# [THE TASK]
Using the data that follows, output only the lines from the line with "CHH Neo – 2" up to and including the line with "こらえる、こらえます、こらえて、堪える = bear, stand", exactly, leaving pictures aside.

-- PROVIDED MATERIAL follows --

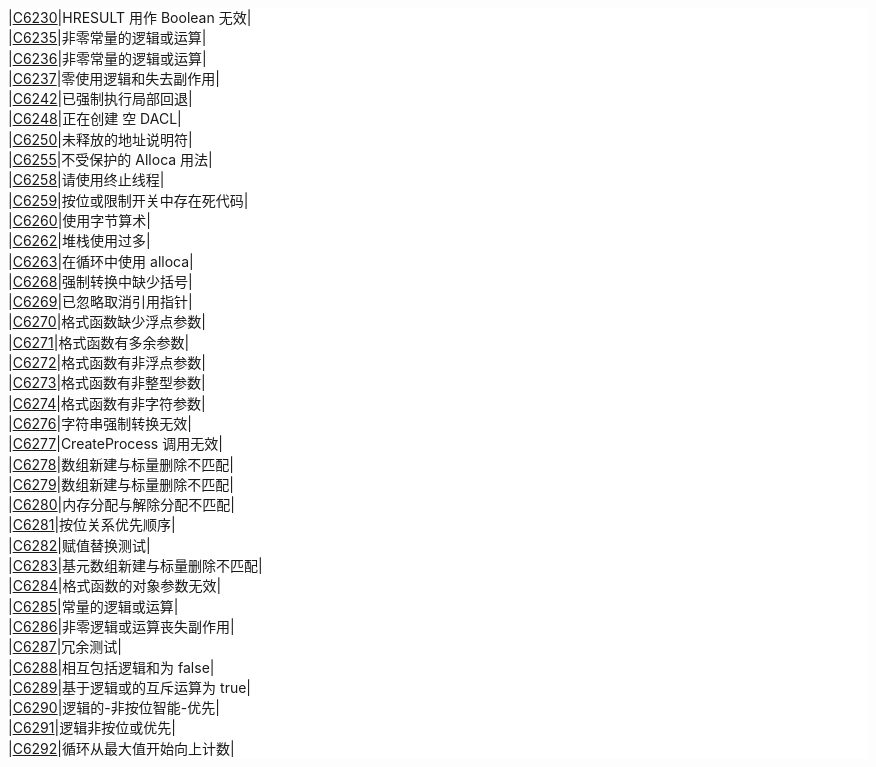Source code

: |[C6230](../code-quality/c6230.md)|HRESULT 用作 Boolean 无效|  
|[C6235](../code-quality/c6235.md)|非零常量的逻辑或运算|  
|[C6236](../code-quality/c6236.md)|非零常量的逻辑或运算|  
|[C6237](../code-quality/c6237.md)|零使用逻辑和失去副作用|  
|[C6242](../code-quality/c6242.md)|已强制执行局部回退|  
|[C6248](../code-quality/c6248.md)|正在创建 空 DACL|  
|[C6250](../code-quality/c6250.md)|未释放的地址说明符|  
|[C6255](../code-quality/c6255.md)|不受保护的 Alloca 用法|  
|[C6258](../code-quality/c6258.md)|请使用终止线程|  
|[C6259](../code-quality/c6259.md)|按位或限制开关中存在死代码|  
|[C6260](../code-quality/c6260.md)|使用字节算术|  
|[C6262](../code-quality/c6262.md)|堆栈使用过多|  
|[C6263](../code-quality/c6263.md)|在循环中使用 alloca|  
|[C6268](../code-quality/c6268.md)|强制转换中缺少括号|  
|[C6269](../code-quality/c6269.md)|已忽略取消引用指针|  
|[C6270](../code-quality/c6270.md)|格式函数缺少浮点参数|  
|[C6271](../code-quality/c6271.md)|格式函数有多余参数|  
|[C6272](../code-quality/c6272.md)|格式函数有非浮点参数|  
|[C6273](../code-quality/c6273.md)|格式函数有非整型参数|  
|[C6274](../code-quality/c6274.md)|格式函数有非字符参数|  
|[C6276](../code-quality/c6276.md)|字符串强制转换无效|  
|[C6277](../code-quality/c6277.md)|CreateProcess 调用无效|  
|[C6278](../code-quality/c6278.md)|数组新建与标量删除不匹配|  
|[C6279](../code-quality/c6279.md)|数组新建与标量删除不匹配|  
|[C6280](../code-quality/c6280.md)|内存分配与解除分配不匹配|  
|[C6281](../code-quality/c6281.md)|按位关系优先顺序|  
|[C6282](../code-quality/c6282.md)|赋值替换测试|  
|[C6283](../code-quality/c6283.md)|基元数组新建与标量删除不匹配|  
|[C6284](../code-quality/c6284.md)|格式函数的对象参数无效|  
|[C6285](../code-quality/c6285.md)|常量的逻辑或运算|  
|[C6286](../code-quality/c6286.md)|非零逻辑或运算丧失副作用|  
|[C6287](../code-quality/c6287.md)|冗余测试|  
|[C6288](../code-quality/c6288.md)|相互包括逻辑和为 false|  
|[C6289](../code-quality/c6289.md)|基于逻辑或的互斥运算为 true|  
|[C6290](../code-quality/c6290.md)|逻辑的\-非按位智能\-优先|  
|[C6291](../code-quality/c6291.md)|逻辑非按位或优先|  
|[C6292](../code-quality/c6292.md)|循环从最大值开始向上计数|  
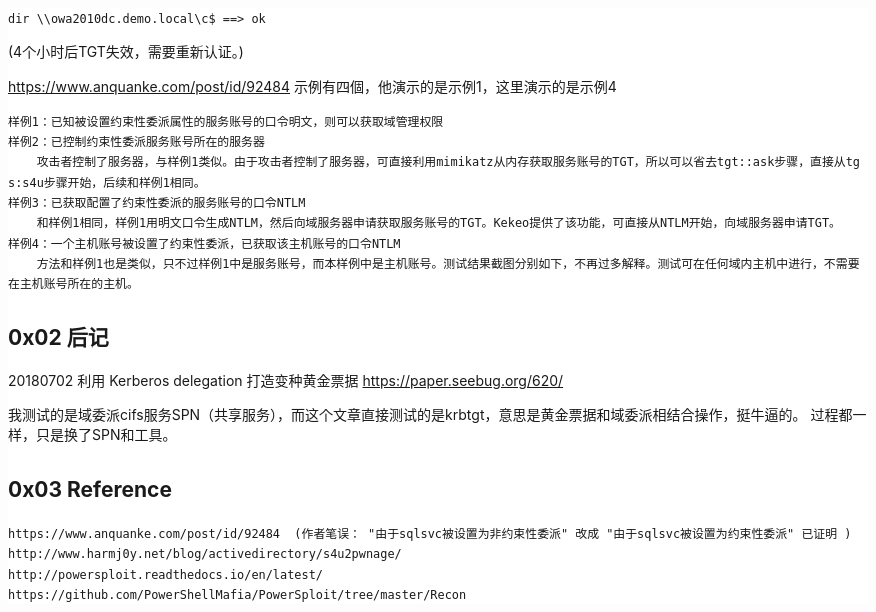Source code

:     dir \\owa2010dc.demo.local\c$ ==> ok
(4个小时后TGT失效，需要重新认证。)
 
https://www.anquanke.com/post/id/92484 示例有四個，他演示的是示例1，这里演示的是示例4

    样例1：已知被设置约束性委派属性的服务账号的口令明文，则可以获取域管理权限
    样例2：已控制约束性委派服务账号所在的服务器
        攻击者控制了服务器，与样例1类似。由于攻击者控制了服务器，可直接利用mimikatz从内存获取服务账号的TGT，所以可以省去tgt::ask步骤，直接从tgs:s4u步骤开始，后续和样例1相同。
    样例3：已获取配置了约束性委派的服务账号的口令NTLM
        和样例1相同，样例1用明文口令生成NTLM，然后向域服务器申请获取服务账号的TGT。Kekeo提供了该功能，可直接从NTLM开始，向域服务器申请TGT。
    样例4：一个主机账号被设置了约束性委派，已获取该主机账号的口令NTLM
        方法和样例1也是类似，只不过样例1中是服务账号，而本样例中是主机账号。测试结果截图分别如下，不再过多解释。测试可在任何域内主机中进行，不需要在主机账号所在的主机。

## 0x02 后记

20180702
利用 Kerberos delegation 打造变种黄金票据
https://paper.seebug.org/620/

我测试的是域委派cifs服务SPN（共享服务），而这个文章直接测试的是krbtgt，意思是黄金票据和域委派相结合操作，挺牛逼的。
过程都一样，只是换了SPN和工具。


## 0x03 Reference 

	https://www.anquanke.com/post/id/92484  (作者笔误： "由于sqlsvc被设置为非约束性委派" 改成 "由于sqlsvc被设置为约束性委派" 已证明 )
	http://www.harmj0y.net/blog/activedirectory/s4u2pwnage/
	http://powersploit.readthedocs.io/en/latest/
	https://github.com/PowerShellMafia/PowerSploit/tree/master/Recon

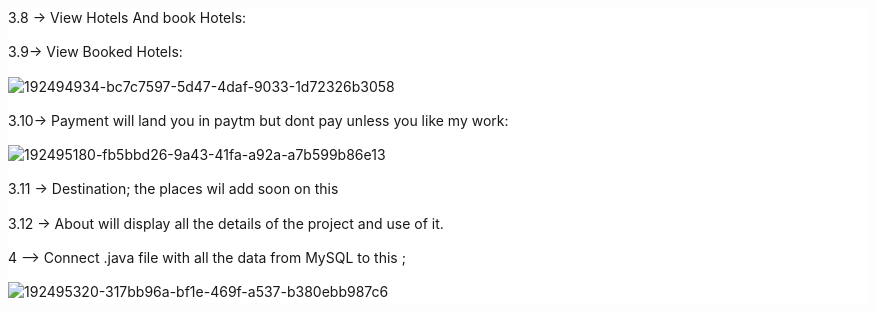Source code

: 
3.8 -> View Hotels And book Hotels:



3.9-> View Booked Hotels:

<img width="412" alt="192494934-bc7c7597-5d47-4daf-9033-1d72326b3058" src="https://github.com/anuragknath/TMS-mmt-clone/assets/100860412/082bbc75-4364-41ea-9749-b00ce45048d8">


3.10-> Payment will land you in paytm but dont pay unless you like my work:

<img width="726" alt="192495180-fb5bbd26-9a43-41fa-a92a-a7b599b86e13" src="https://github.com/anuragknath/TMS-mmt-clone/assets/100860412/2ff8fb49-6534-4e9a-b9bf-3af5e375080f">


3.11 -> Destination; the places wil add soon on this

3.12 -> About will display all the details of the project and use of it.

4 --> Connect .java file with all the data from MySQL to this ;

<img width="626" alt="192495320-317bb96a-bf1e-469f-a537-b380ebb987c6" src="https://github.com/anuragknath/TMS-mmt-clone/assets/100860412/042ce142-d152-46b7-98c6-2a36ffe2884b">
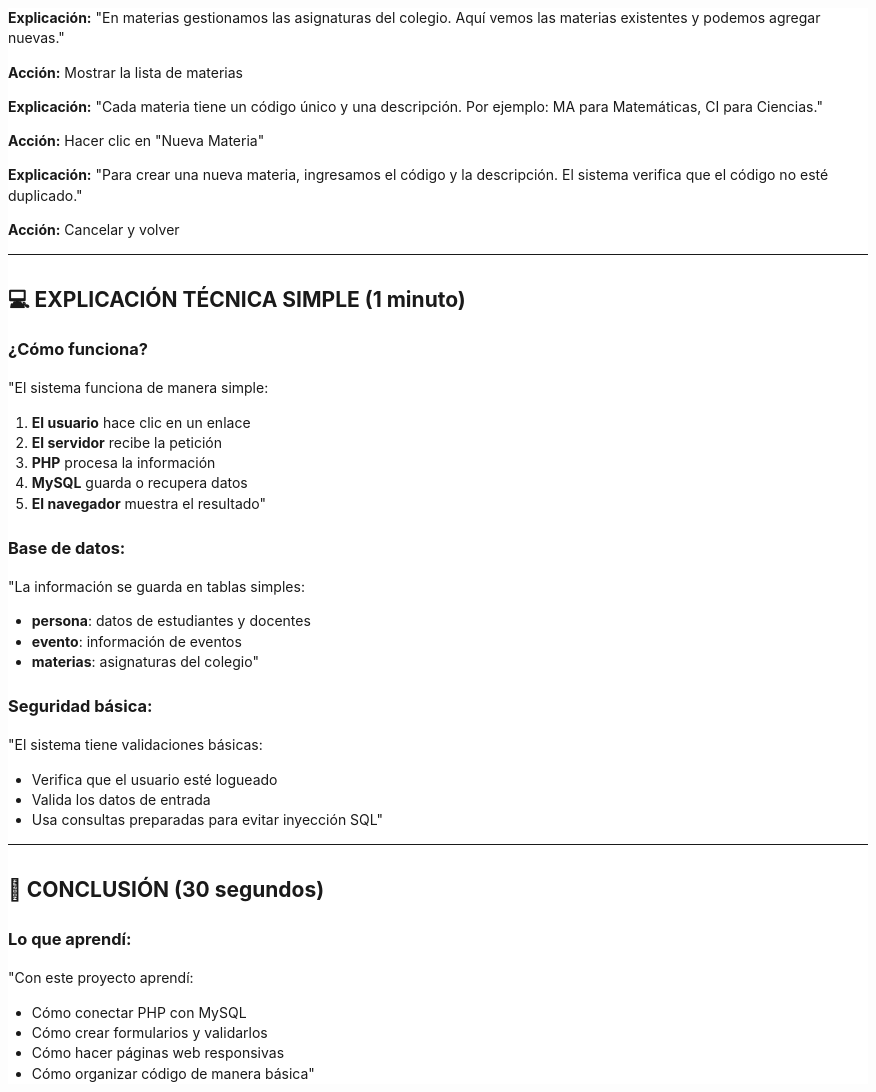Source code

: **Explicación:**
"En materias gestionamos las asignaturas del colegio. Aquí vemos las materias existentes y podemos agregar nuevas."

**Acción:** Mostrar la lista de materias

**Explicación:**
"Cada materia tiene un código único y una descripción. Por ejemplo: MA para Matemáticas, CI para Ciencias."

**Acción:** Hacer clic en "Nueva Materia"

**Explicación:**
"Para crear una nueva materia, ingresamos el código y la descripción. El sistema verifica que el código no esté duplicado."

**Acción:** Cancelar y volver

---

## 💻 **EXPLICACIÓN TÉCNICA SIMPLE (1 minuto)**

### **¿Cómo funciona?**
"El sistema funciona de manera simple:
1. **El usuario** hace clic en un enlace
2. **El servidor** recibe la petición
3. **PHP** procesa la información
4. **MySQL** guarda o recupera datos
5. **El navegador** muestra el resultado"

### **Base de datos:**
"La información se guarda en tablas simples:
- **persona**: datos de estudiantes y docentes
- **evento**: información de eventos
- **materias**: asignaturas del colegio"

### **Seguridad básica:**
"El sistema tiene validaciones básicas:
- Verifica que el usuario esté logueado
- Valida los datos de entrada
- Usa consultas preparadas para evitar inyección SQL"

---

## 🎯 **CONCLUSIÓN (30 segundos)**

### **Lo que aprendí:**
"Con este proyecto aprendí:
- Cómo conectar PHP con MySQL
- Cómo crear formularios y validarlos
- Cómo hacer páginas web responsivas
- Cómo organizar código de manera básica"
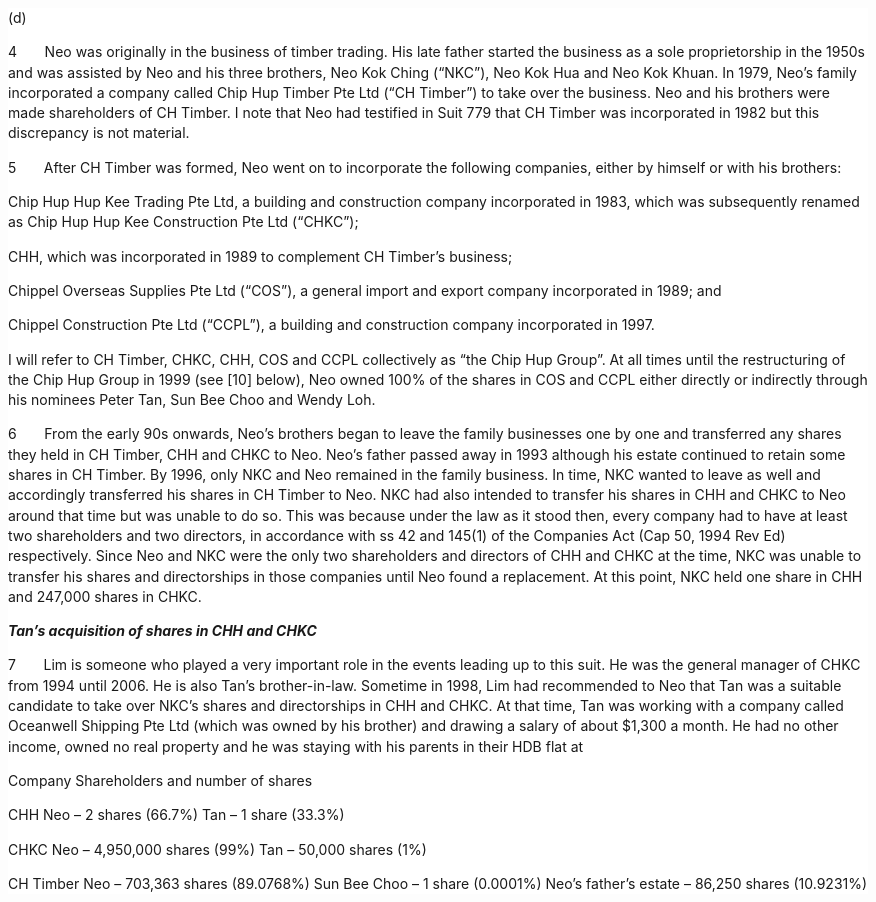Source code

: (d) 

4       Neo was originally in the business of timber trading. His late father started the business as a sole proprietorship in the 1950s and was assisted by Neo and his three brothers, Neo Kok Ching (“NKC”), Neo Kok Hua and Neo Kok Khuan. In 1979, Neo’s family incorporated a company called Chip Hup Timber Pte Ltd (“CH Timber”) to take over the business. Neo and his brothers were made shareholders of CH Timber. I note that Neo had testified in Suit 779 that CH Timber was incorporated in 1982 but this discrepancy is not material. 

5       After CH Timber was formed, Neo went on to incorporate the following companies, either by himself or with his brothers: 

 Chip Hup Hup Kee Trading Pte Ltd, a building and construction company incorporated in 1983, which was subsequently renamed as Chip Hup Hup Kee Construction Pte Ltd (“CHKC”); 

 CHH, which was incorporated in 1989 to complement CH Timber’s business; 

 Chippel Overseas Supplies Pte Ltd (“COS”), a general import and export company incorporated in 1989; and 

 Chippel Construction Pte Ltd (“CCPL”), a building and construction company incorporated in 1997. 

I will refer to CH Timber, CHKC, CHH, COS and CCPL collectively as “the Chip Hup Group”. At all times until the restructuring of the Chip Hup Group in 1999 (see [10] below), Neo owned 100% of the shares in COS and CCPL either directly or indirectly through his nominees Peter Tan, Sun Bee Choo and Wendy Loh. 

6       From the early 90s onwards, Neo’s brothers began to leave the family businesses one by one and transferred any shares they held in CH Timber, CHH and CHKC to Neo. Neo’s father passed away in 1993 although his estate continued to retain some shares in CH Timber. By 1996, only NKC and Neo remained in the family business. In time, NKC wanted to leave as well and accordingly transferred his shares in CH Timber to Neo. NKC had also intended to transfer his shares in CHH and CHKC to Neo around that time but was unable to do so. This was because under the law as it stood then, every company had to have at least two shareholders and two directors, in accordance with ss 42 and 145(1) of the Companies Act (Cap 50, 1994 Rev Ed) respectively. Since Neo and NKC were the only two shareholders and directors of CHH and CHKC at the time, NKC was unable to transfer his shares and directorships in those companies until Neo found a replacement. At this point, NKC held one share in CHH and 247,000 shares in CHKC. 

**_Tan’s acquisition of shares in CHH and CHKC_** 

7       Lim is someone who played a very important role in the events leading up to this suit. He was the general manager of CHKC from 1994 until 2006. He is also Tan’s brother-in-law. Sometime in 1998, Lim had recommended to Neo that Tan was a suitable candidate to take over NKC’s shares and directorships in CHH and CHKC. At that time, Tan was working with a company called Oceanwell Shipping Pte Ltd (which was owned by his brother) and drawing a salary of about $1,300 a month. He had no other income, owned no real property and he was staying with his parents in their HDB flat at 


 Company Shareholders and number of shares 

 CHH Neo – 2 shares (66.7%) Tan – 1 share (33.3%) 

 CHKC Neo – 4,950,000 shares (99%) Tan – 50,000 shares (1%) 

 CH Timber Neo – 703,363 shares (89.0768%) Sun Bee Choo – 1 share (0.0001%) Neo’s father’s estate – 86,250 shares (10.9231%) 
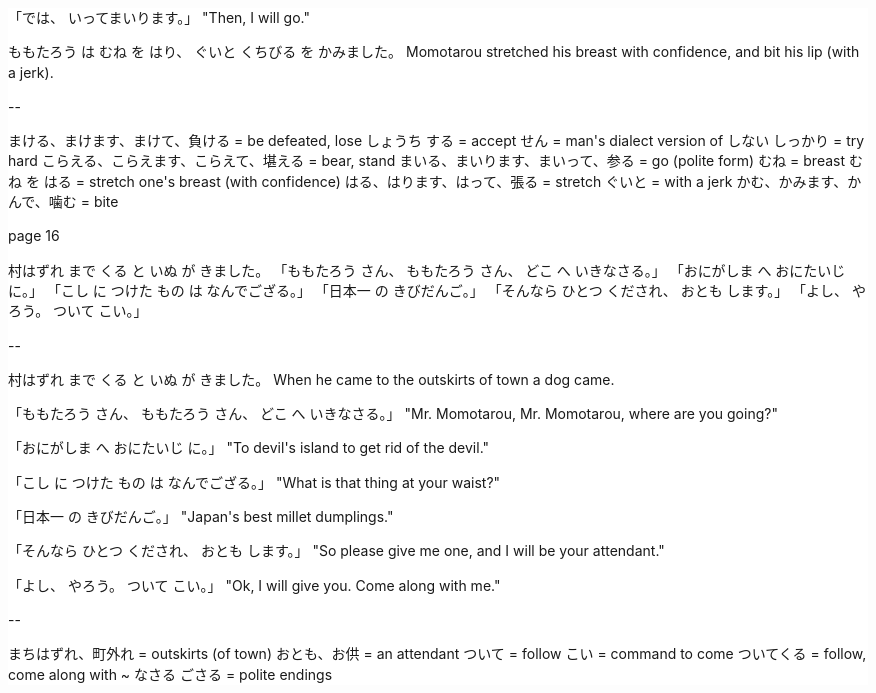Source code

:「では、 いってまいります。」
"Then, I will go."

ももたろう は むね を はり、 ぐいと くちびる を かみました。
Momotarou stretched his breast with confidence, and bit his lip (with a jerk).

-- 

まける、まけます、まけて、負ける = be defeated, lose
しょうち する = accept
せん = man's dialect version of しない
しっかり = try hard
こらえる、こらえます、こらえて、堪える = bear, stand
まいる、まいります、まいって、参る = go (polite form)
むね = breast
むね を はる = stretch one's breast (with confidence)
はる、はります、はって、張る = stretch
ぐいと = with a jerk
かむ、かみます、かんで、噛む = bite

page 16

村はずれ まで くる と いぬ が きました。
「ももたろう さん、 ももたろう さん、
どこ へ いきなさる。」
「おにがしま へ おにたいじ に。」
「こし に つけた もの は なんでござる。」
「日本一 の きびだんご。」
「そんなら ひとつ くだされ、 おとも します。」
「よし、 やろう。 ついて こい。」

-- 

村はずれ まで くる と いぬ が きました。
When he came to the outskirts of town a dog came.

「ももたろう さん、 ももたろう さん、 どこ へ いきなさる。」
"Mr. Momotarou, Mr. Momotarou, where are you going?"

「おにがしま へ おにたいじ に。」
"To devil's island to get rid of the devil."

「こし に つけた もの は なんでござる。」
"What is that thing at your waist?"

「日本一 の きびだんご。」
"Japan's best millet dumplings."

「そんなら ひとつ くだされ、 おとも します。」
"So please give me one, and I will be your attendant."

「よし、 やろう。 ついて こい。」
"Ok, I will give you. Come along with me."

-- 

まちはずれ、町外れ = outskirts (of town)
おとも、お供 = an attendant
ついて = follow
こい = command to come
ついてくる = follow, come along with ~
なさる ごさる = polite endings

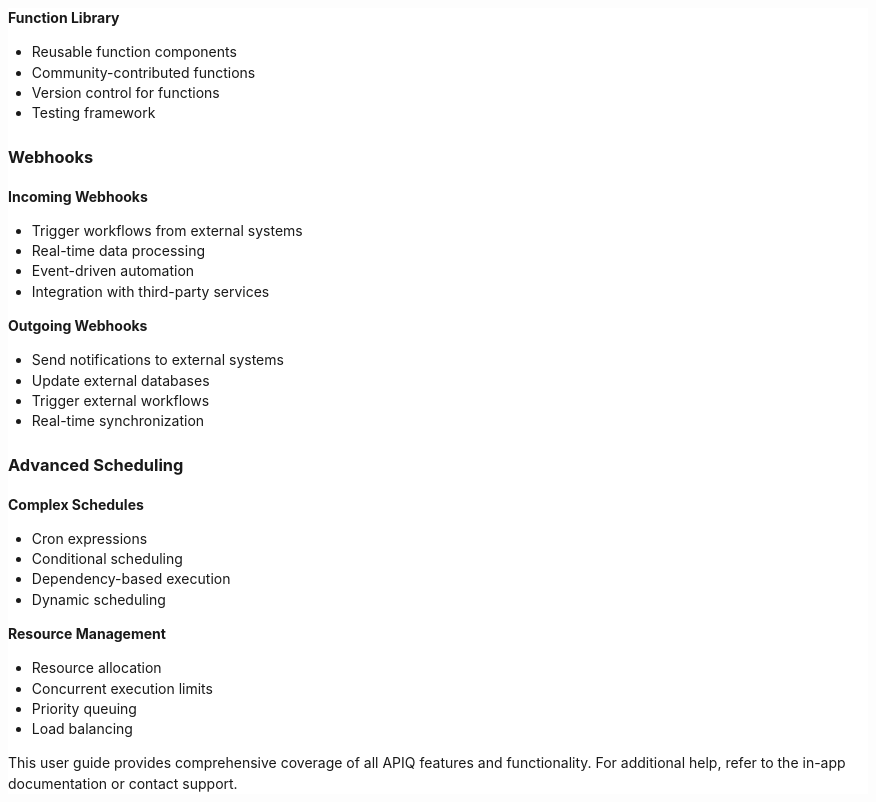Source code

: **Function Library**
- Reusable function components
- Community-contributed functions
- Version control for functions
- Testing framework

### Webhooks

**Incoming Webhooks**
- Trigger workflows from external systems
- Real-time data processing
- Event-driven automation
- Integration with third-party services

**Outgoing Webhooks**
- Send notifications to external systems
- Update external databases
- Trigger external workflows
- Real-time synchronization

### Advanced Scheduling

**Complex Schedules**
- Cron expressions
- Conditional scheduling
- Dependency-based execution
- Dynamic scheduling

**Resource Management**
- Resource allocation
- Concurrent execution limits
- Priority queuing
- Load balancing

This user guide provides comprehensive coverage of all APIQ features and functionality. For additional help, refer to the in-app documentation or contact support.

-- PROVIDED MATERIAL concluded --

# [WRITTEN ANSWER]
 CHH Neo – 2 shares (66.7%) Tan – 1 share (33.3%) 

 CHKC Neo – 4,950,000 shares (99%) Tan – 50,000 shares (1%) 

 CH Timber Neo – 703,363 shares (89.0768%) Sun Bee Choo – 1 share (0.0001%) Neo’s father’s estate – 86,250 shares (10.9231%) 
Source code

:「では、 いってまいります。」
"Then, I will go."

ももたろう は むね を はり、 ぐいと くちびる を かみました。
Momotarou stretched his breast with confidence, and bit his lip (with a jerk).

-- 

まける、まけます、まけて、負ける = be defeated, lose
しょうち する = accept
せん = man's dialect version of しない
しっかり = try hard
こらえる、こらえます、こらえて、堪える = bear, stand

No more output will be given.